Haj Mansour said Kurdish fighters withdrew from a position on the strategic hill of Mashta Nour near Kobani. Khamis stayed behind, and as the Islamic State fighters moved in she attacked them with gunfire and grenades, eventually blowing herself up. The Kurds then recaptured the position.
“If necessary, all our female and male fighters will become Arin. The attacks by mercenaries of Daesh against Kobani will not be allowed to achieve their goals,” the YPK statement said, using the Arabic acronym for the Islamic State group.
Nawaf Khalil, a spokesman for Syria’s Kurdish Democratic Union Party, or PYD, said: “Yesterday was a very violent day but they were neither able to enter Kobani nor Mashta Nour.”
Khalil added that PYD chief Saleh Muslim Mohammed visited Turkey over the weekend where he met Turkish officials, without providing further details.
Turkish Deputy Prime Minister Bulent Arinc confirmed that Mohammed visited the Turkish capital Ankara, without elaborating.
Arinc said on Friday that Mohammed’s group made mistakes in the past by siding with Syrian President Bashar Assad and by creating Kurdish cantons in Syria’s north.
“They tried to become a state.

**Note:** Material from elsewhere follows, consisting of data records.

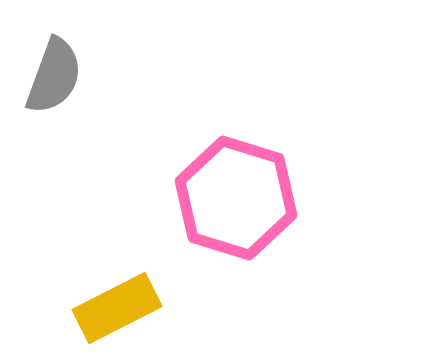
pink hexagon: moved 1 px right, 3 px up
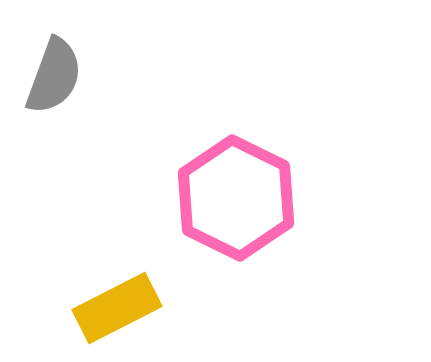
pink hexagon: rotated 9 degrees clockwise
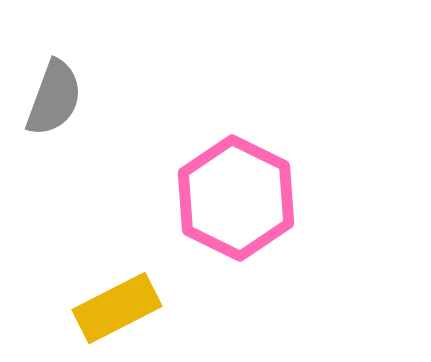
gray semicircle: moved 22 px down
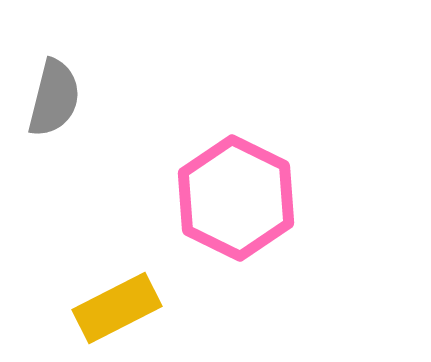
gray semicircle: rotated 6 degrees counterclockwise
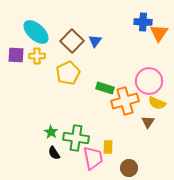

They had Assad behind them,” Arinc said. “What’s happening now? 200,000 people have come to Turkey. (And they are saying)’Oh my God, come and save me.”
The PYD denies links to Assad’s government, which withdrew troops from the area in 2012, allowing Kurdish forces to assume control and eventually declare their own civil administration.
NATO member Turkey is wary of the PYD, believing it is affiliated with the Kurdish PKK movement, which waged a long and bloody insurgency in southeast Turkey.